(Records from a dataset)
Content starts

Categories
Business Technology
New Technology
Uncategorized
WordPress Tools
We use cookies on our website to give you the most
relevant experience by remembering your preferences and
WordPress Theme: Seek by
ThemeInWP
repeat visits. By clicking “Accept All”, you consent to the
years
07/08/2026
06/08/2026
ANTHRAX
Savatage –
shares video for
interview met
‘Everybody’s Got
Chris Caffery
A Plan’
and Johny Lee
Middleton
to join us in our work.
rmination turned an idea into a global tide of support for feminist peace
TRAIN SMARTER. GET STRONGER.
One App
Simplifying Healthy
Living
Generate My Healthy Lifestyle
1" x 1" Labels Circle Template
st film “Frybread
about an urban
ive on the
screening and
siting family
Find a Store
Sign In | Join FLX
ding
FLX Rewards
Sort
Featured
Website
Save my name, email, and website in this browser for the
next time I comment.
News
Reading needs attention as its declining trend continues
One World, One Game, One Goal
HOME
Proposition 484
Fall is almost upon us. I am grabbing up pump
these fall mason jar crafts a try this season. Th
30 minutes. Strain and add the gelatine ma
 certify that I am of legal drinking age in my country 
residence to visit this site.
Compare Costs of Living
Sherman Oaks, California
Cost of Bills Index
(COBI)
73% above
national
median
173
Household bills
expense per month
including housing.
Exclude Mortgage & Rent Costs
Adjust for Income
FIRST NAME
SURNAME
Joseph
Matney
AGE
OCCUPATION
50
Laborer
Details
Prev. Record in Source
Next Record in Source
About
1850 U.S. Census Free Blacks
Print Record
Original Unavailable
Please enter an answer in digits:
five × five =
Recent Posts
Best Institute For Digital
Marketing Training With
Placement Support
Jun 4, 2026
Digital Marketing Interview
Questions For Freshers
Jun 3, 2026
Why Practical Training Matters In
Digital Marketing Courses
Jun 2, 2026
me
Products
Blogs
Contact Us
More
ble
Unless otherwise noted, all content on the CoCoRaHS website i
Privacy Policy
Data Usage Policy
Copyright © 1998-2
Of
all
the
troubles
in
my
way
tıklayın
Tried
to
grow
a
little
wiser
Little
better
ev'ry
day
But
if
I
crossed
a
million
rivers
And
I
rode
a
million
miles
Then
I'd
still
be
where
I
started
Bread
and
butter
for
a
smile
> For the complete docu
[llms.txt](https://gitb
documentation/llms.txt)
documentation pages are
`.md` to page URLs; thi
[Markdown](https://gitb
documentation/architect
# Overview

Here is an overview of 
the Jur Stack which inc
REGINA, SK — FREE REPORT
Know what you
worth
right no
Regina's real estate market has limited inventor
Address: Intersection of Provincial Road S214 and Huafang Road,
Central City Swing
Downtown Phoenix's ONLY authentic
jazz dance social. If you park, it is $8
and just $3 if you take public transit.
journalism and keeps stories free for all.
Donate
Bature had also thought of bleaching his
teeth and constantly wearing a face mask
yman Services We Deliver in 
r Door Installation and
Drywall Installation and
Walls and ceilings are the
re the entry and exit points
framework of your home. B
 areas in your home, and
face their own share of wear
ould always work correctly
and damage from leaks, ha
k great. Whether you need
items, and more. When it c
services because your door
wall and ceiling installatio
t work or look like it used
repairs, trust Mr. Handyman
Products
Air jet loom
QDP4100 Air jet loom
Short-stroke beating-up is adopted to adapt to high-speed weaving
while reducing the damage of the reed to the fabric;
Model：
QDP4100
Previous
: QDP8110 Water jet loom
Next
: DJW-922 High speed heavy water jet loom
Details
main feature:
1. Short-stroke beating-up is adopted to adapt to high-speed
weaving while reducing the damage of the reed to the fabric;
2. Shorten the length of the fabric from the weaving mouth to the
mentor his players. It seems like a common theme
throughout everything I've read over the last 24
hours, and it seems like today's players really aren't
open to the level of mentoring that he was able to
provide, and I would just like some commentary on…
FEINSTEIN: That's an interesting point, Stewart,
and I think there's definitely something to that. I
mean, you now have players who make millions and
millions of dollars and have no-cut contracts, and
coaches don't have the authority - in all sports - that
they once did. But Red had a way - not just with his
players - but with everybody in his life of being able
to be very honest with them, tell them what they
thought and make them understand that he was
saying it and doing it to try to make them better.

Content ends

PROBLEM TO SOLVE: All that is wanted is an exact copy of the lines above from the one with "TRAIN SMARTER. GET STRONGER." through the one with "including housing.", with both ends included.

TASK RESULT:
TRAIN SMARTER. GET STRONGER.
One App
Simplifying Healthy
Living
Generate My Healthy Lifestyle
1" x 1" Labels Circle Template
st film “Frybread
about an urban
ive on the
screening and
siting family
Find a Store
Sign In | Join FLX
ding
FLX Rewards
Sort
Featured
Website
Save my name, email, and website in this browser for the
next time I comment.
News
Reading needs attention as its declining trend continues
One World, One Game, One Goal
HOME
Proposition 484
Fall is almost upon us. I am grabbing up pump
these fall mason jar crafts a try this season. Th
30 minutes. Strain and add the gelatine ma
 certify that I am of legal drinking age in my country 
residence to visit this site.
Compare Costs of Living
Sherman Oaks, California
Cost of Bills Index
(COBI)
73% above
national
median
173
Household bills
expense per month
including housing.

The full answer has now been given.